İlgili yazınızı dikkatlice okudum.
Bahsi geçen kurumların, üniversitelerin girişimcilik performansını nasıl bir kritere göre değerlendirdiklerini merak ettim.
Bana göre, üniversitelerin ilk ve en önemli görevi, ürünleri olan öğrencileri 4 yıl boyunca eğiterek veya onlara değer katarak iş dünyasına hazırlamaktır.
Onun için en önemli kriter, işe giren mezunların iş dünyasında katkıları, çalıştıkları firmaların başarısı ve onların orada gösterdikleri girişimcilik performansıdır.
Ayrıca, üniversite hocalarının yapmış olduğu bilimsel araştırmalar ve yayınlardır.

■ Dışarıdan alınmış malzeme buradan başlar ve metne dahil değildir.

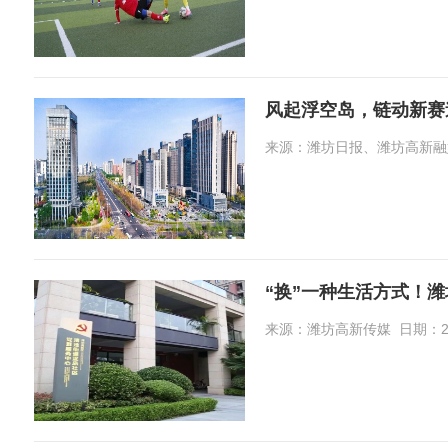
风起浮空岛，链动新赛
来源：潍坊日报、潍坊高新融媒 日期
“换”一种生活方式！
来源：潍坊高新传媒 日期：2026-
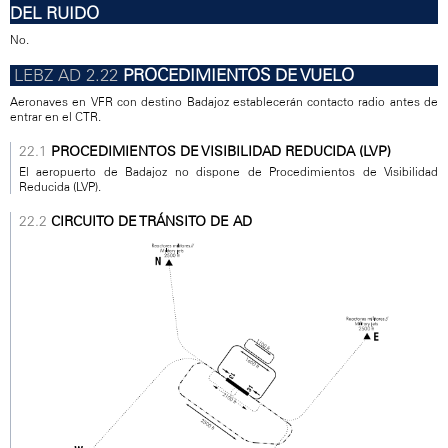
DEL RUIDO
No.
PROCEDIMIENTOS DE VUELO
Aeronaves en VFR con destino Badajoz establecerán contacto radio antes de
entrar en el CTR.
PROCEDIMIENTOS DE VISIBILIDAD REDUCIDA (LVP)
El aeropuerto de Badajoz no dispone de Procedimientos de Visibilidad
Reducida (LVP).
CIRCUITO DE TRÁNSITO DE AD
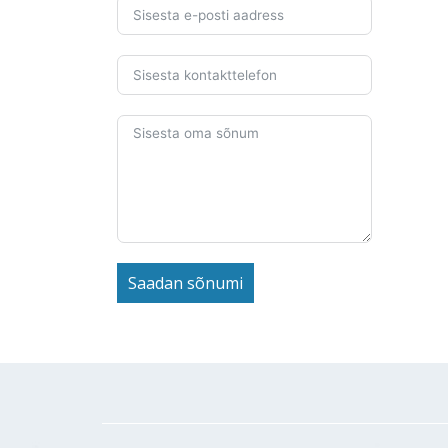
Saadan sõnumi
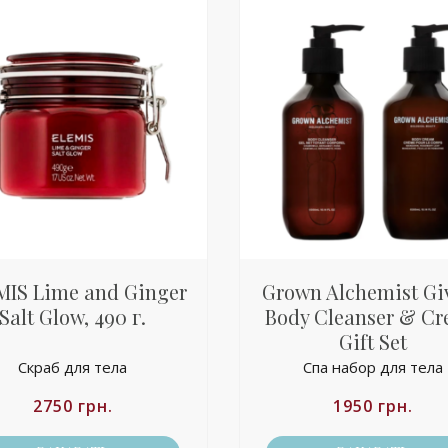
MIS Lime and Ginger
Grown Alchemist Gi
Salt Glow, 490 г.
Body Cleanser & C
Gift Set
Скраб для тела
Спа набор для тела
2750
грн.
1950
грн.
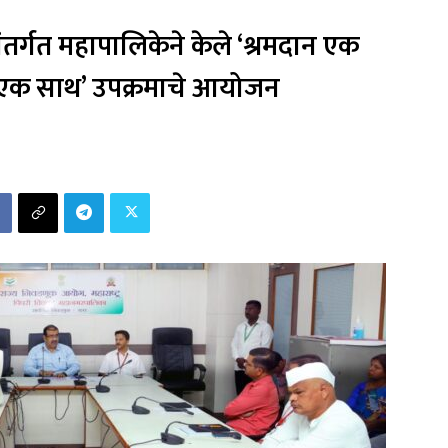
ंतर्गत महापालिकेने केले ‘श्रमदान एक
एक साथ’ उपक्रमाचे आयोजन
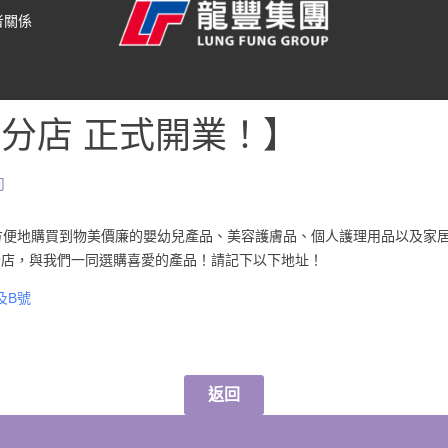
者關係
分店 正式開業！】
向
方便地購買到物美價廉的嬰幼兒產品、美容護膚品、個人護理用品以及家
心分店，與我們一同選購喜愛的產品！請記下以下地址！
及B號
返回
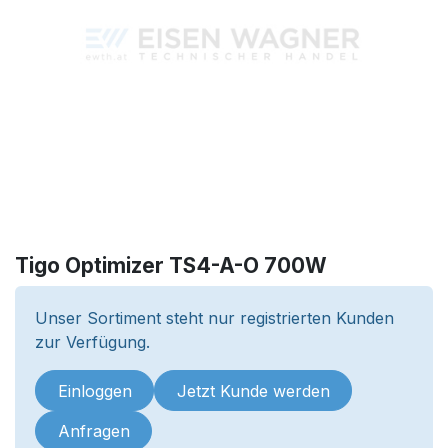
Tigo Optimizer TS4-A-O 700W
Unser Sortiment steht nur registrierten Kunden
zur Verfügung.
Einloggen
Jetzt Kunde werden
Anfragen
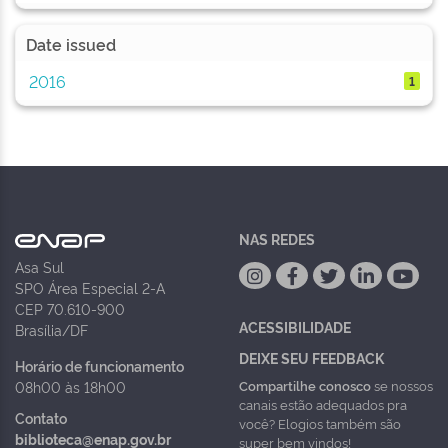
Date issued
2016
1
NAS REDES
Asa Sul
SPO Área Especial 2-A
CEP 70.610-900
ACESSIBILIDADE
Brasília/DF
DEIXE SEU FEEDBACK
Horário de funcionamento
Compartilhe conosco
se nossos
08h00 às 18h00
canais estão adequados pra
Contato
você? Elogios também são
biblioteca@enap.gov.br
super bem vindos!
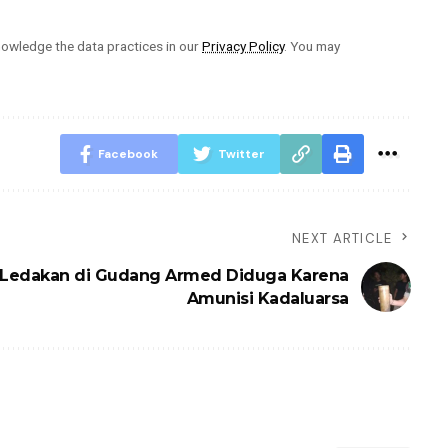
owledge the data practices in our
Privacy Policy
. You may
Facebook
Twitter
NEXT ARTICLE
Ledakan di Gudang Armed Diduga Karena
Amunisi Kadaluarsa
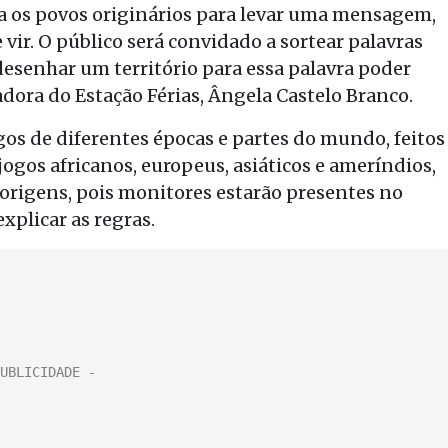
ra os povos originários para levar uma mensagem,
 vir. O público será convidado a sortear palavras
desenhar um território para essa palavra poder
nadora do Estação Férias, Ângela Castelo Branco.
gos de diferentes épocas e partes do mundo, feitos
 jogos africanos, europeus, asiáticos e ameríndios,
origens, pois monitores estarão presentes no
explicar as regras.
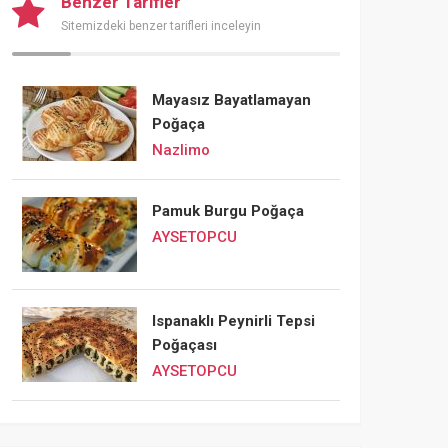
Benzer Tarifler
Sitemizdeki benzer tarifleri inceleyin
Mayasız Bayatlamayan
Poğaça
Nazlimo
Pamuk Burgu Poğaça
AYSETOPCU
Ispanaklı Peynirli Tepsi
Poğaçası
AYSETOPCU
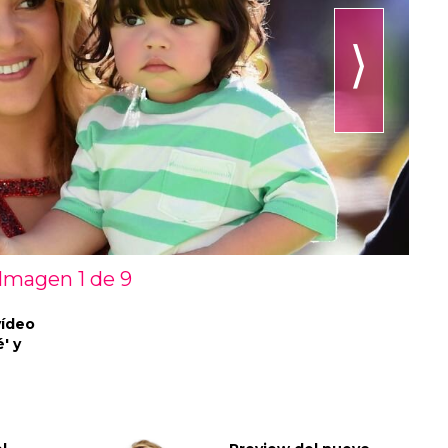
⟩
Imagen 1 de
9
vídeo
' y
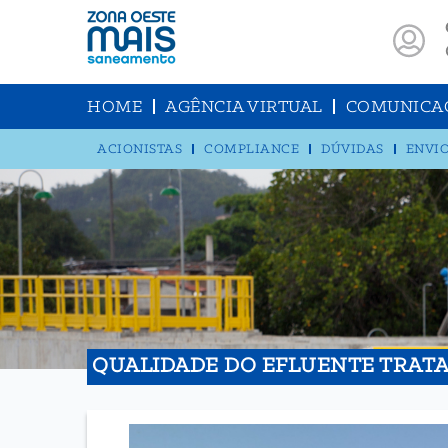
HOME
AGÊNCIA VIRTUAL
COMUNICA
ACIONISTAS
COMPLIANCE
DÚVIDAS
ENVIO
QUALIDADE DO EFLUENTE TRAT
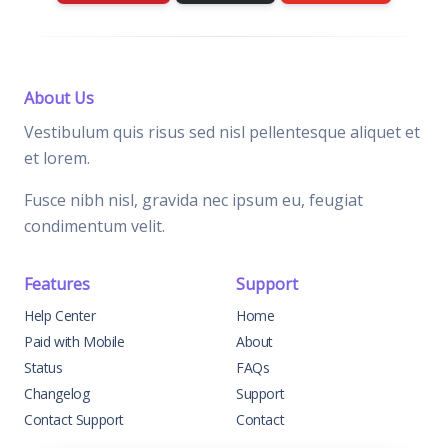
About Us
Vestibulum quis risus sed nisl pellentesque aliquet et
et lorem.
Fusce nibh nisl, gravida nec ipsum eu, feugiat
condimentum velit.
Features
Support
Help Center
Home
Paid with Mobile
About
Status
FAQs
Changelog
Support
Contact Support
Contact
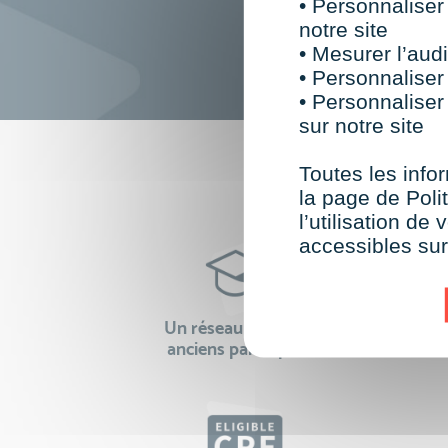
• Personnaliser
notre site
• Mesurer l’audi
• Personnaliser
• Personnaliser
sur notre site
F
Toutes les infor
la page de Polit
l’utilisation d
accessibles su
Un réseau de 22 000
100% 
anciens participants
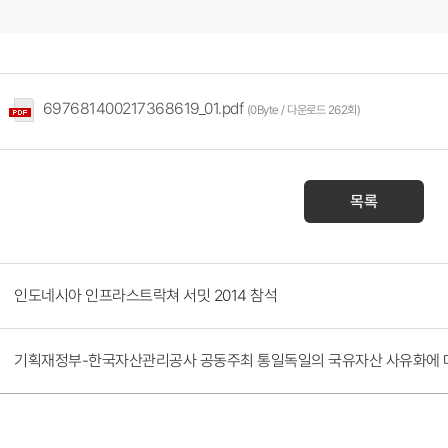
697681400217368619_01.pdf
(0Byte / 다운로드 262회)
목록
인도네시아 인프라스트락쳐 서밋 2014 참석
기획재정부-한국자산관리공사 공동주최 통일독일의 국유자산 사유화에 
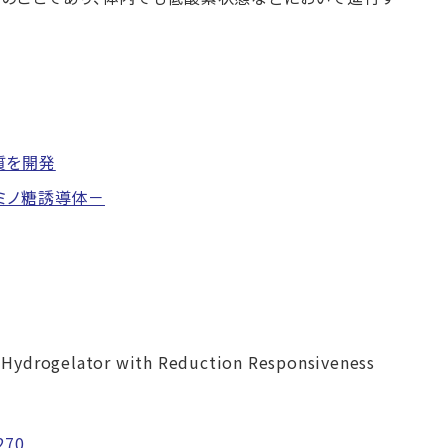
質を開発
ミノ糖誘導体－
Hydrogelator with Reduction Responsiveness
270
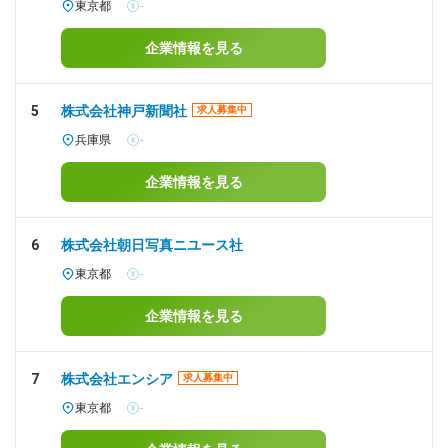
東京都
-
企業情報を見る
5
株式会社神戸新聞社
求人募集中
兵庫県
-
企業情報を見る
6
株式会社朝日写真ニユース社
東京都
-
企業情報を見る
7
株式会社エンシア
求人募集中
東京都
-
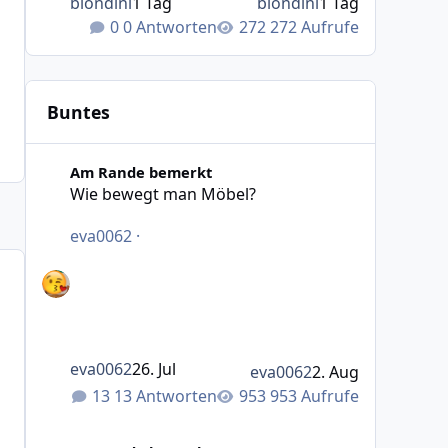
blondini
1 Tag
blondini
1 Tag
0 Antworten
272 Aufrufe
Buntes
Wie bewegt man Möbel?
Am Rande bemerkt
Wie bewegt man Möbel?
eva0062
·
eva0062
26. Jul
eva0062
2. Aug
13 Antworten
953 Aufrufe
Was macht das Wetter bei euch?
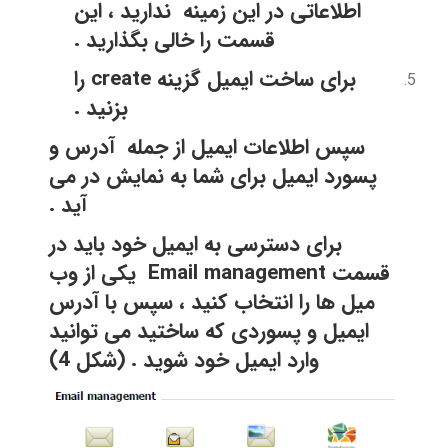
اطلاعاتی در این زمینه ندارید ، این
قسمت را خالی بگذارید .
برای ساخت ایمیل گزینه
create
را
بزنید .
سپس اطلاعات ایمیل از جمله آدرس و
پسورد ایمیل برای شما به نمایش در می
آید .
برای دسترسی به ایمیل خود باید در
قسمت
Email management
یکی از وب
میل ها را انتخاب کنید ، سپس با آدرس
ایمیل و پسوردی که ساختید می توانید
وارد ایمیل خود شوید . (شکل 4)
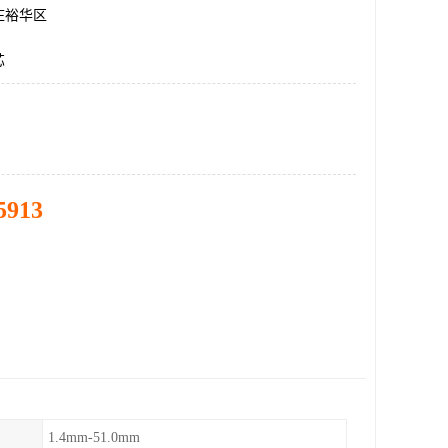
庄裕华区
芯
5913
1.4mm-51.0mm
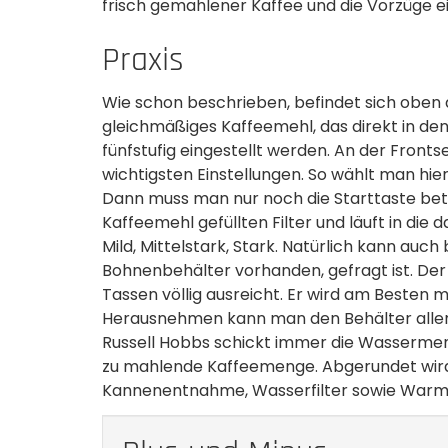
frisch gemahlener Kaffee und die Vorzüge ei
Praxis
Wie schon beschrieben, befindet sich oben 
gleichmäßiges Kaffeemehl, das direkt in de
fünfstufig eingestellt werden. An der Fronts
wichtigsten Einstellungen. So wählt man hie
Dann muss man nur noch die Starttaste betä
Kaffeemehl gefüllten Filter und läuft in di
Mild, Mittelstark, Stark. Natürlich kann au
Bohnenbehälter vorhanden, gefragt ist. Der W
Tassen völlig ausreicht. Er wird am Besten mi
Herausnehmen kann man den Behälter alle
Russell Hobbs schickt immer die Wassermenge 
zu mahlende Kaffeemenge. Abgerundet wird d
Kannenentnahme, Wasserfilter sowie Warmha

Bunu da değerlendiren bağımsız kurumlar var. Yaşadığım ABD’de üniversitelerin değişik bölümleri, örneğin MBA gibi, değerlendirilir ve çok sayıda değişik kriterler kullanarak sıralamalar sunulur.
Eğer gerçekten üniversitelerimizin performansını objektif olarak değerlendireceksek, bunu bağımsız kurumlara yaptırmak ve kriterlerini de açıklamak gerekir diye düşünüyorum.
Marka değeri?..
En azından bilim öğreten ve bilimsel olan kurumlarımız böyle değerlendirilmeli ve buradan işe başlamak iyi olur düşüncesindeyim.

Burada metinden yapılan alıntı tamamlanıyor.